The records of the US Land Office in Los Angeles show that both these claims were patented on October 8, 1890, to the Occidental Asphalt Company. If you remember from the Pico Canyon oil history, this company was owned by Charles Felton (the president of Pacific Coast Oil Company) and Lloyd Tevis (one of PCO's co-founders). Now PCO owned the outright title to the land.

Not until 1921 was another well drilled in the canyon. Like all the earlier wells, it was unsuccessful. The last wells drilled in the 1940's and 1954 were also unsuccessful.

Apparently, oil was never produced commercially in Dewitt Canyon.

Table of the wells drilled in Dewitt Canyon

(From Walling, 1934, and DOGGR records)
Last Owner Well # Year 1st Drilled Total depth(ft) Initial Prod. (bpd) Remarks
Hardison & Stewart Oil Co. 1 1882 1000 1 No commercial production
Hardison & Stewart Oil Co. 2 1883 700 ? No production
Hardison & Stewart Oil Co. 3 1883 1600 ? Little production
Chevron USA Moore 1 1896 or 97 1320 8 Plugged in 1991.
Chevron USA Moore 2 1897 925 0 No production. Plugged in 1991.
Chevron USA Moore 3 1897 1360 0 Hole caving badly and well abandoned. Plugged in 1991.
Chevron USA Moore 4 1897? ? ? No records. May not exist.
Half Moon Oil Co. 1 1921 ? ? Only "intent to drill" record exists. May have never been drilled.
Monterey Resources Inc. Sanborn 1 1941 8171 0 Drilled by Aztec Oil Co. Deepened in 1942 and 1945. No production.
Mutual Development Corp. Sanborn 1 1947 6471 0 No production. Plugged in 1998.
Mutual Development Corp. Sanborn 2 1948 6301 0 No production

John Moore claim (middle left side) on a section of undated claim map at the Huntington Library titled "Rancho San Francisco: parcels beyond southern boundary in sec. 4-11, 14-17, T.3N. R.16W. S.B.M." which can be seen here.

This map is from Walling, 1934, and shows two claims - Arcadia and Camulos

This is the old road to the Half Moon Oil Company well of 1921

The only thing I could find at the Half Moon Oil well site was this piece of wood in the slope above the site

Oil seep up the east fork

The oil seep appears to be about all dried out. Maybe some water is still seeping out.

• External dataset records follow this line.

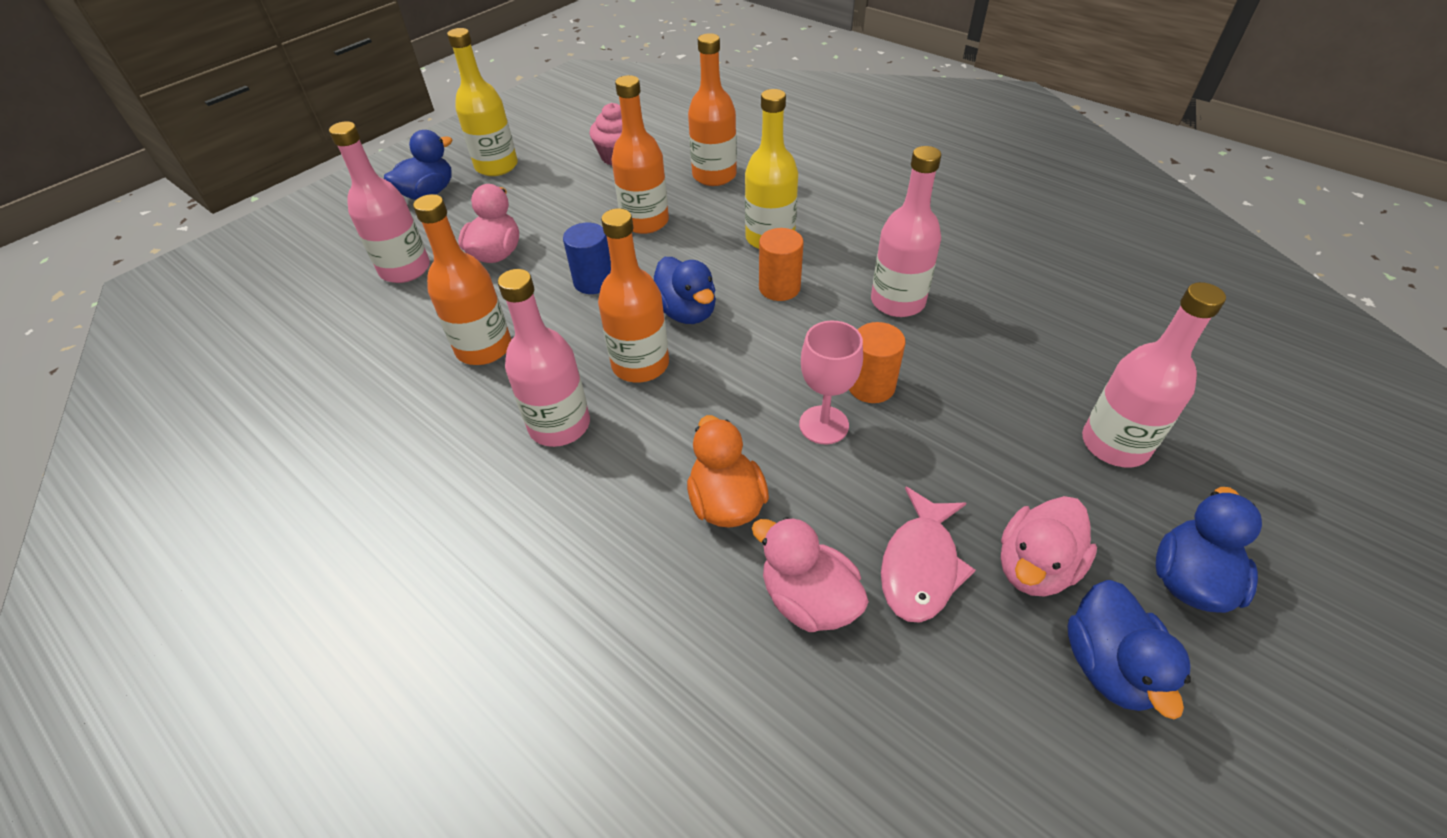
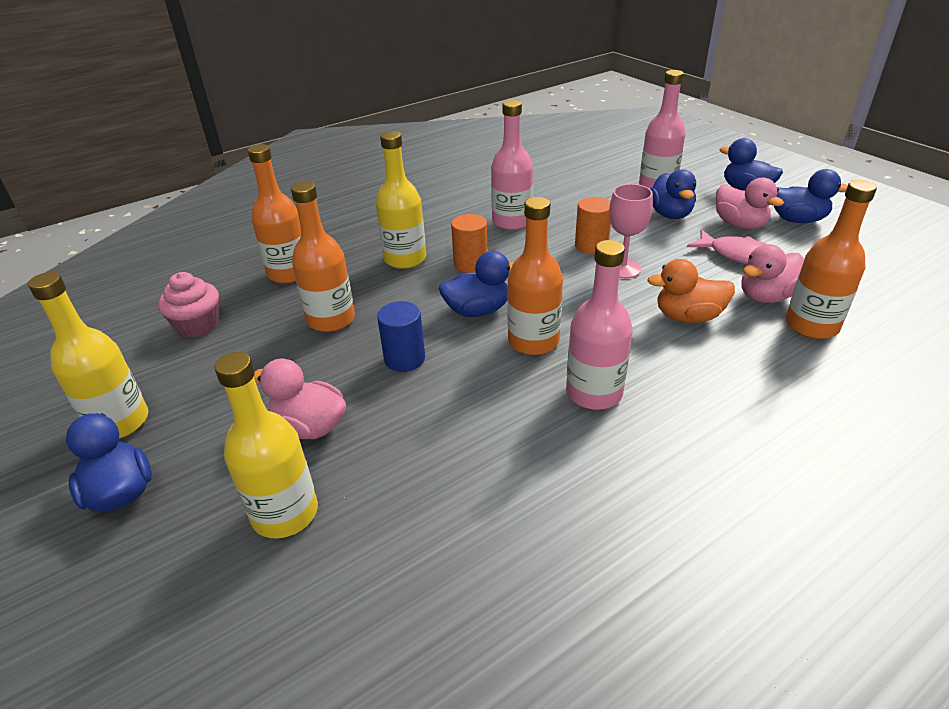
camera: 75 degrees left, 10 degrees down
pink bottle [329,121,430,283] -> yellow bottle [214,352,318,538]
orange bottle [413,194,511,365] -> orange bottle moved to [786,180,877,339]
none -> blue duck [650,169,696,219]

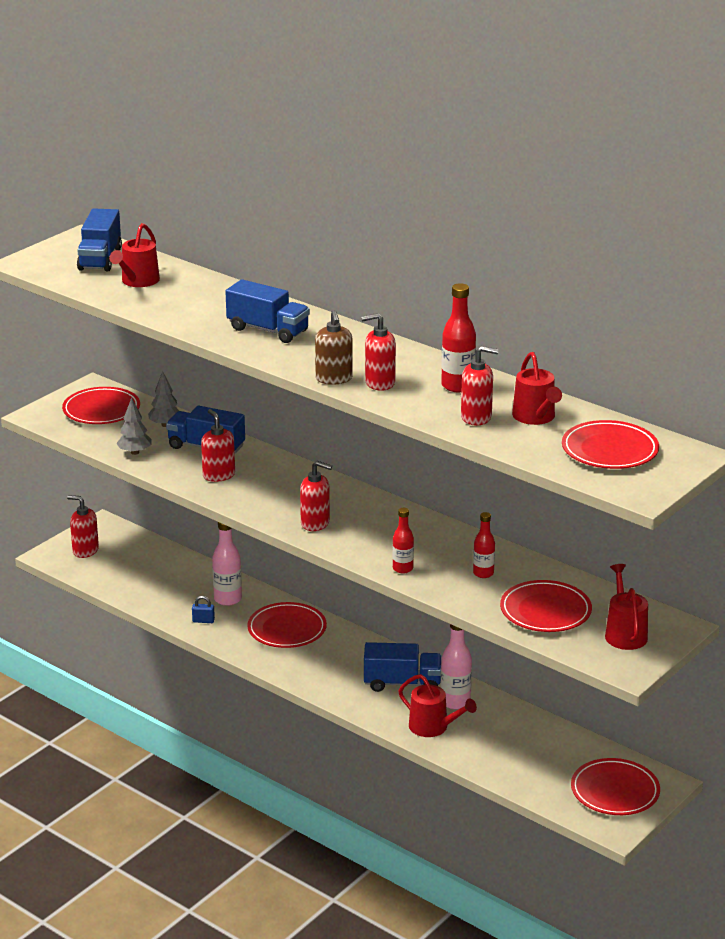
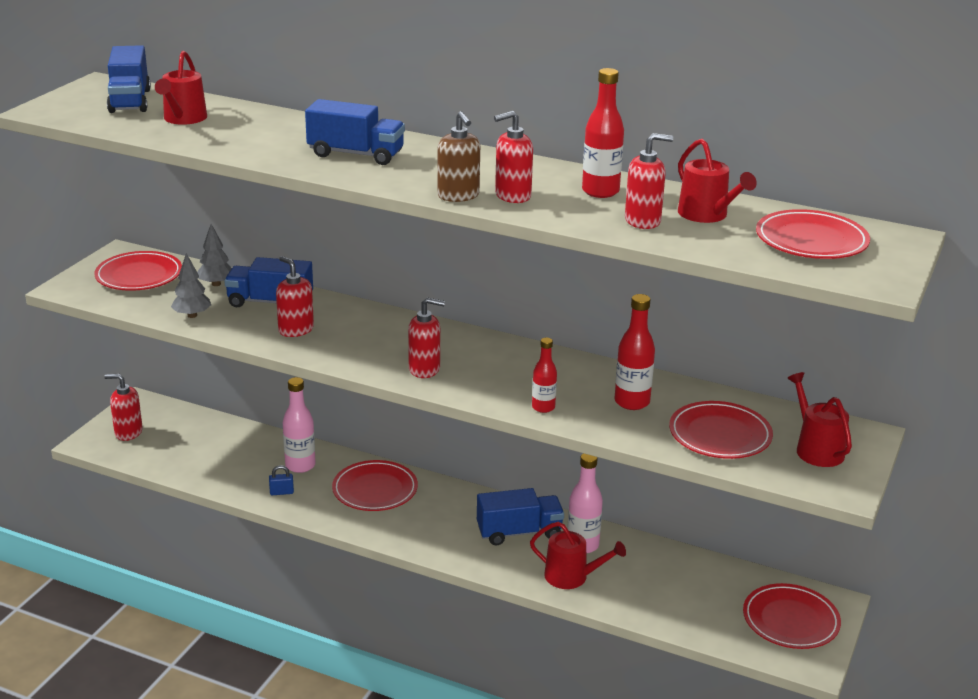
camera: 15 degrees left, 0 degrees up
red bottle [473,512,495,578] -> red bottle [614,294,655,410], size x1.54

The source of the seep is just above the creek bed

This old nut and cut nail is from map is from Hardison & Stewart Oil Company well number 1 from 1892. The evidence for this well site only consists of some hardened petroleum in the creek bed. There is also some wood embedded in the petroleum. This type of petroleum flow is common beneath old wells. There has been so much erosion and debris flowing down the creek that the well site is mostly buried.

There is also this pipe sticking out of the ground nearby

In the west fork is this pipe beneath the probable site of Moore 1, spudded in 1896 or 1897. There is another pipe nearby.

Also at the Moore 1 site is the section of smokestack from a steam boiler

Here is another section of probably the same smokestack close by

Here is the site of Moore 1 from higher up on the other site of the creek. It's basically just a brush cover flat area. In 1934, Walling reported that only a few traces remained of the old wells so it's not surprising that I found very few artifacts in both forks.